How to Know If You're Getting a Fair Offer
Calculate your business value using multiples, DCF analysis, and market comparables to evaluate acquisition offers objectively.
- Calculate your trailing twelve months revenue and EBITDA. Pull your last 12 months of revenue and calculate EBITDA (earnings before interest, taxes, depreciation, amortization). Clean up any one-time expenses or owner perks that inflate costs. Most buyers will normalize these numbers anyway.
- Apply industry revenue and EBITDA multiples. Small businesses typically sell for 0.5-3x revenue or 2-6x EBITDA, depending on industry and growth rate. SaaS businesses command higher multiples (3-8x revenue). Service businesses with recurring contracts get 1-3x revenue. Apply your industry's range to get a valuation bracket.
- Run a discounted cash flow analysis. Project your next 5 years of free cash flow. Apply a discount rate of 15-25% for small businesses to account for risk. Sum the present value of those cash flows plus a terminal value. This gives you an intrinsic value floor.
- Research comparable sales in your market.
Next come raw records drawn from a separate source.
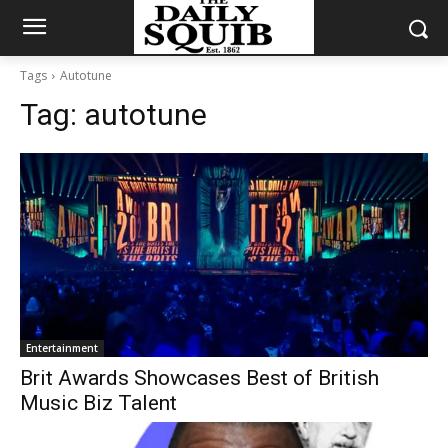
Tags
Autotune
Tag:
autotune
Entertainment
Brit Awards Showcases Best of British
Music Biz Talent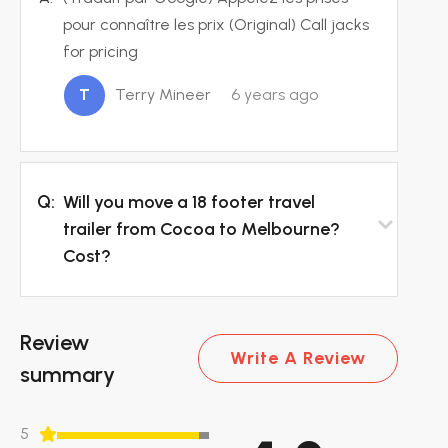
pour connaître les prix (Original) Call jacks
for pricing
T
Terry Mineer
6 years ago
Q:
Will you move a 18 footer travel
trailer from Cocoa to Melbourne?
Cost?
Review
Write A Review
summary
5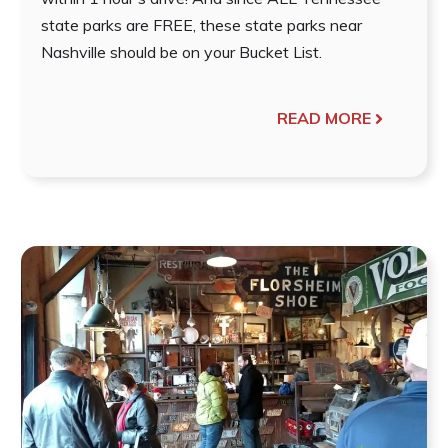
state parks are FREE, these state parks near
Nashville should be on your Bucket List.
READ MORE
Look for businesses sold in your industry, size range, and geography within the last 2 years. Business brokers, industry associations, and M&A databases publish this data. Adjust for differences in growth rate, margins, and market position.
- Factor in your strategic value and deal terms. Add 10-30% if you have unique assets, customer relationships, or market position the buyer needs. Subtract 10-20% if you need to sell quickly or have declining metrics. Consider earnouts, escrow periods, and payment terms in your evaluation.
- Set your acceptance range before negotiations. Calculate the weighted average of your three valuations. Accept offers within 10% below this number. Negotiate hard between 10-20% below. Walk away from anything more than 20% under your calculated value unless you have compelling personal reasons.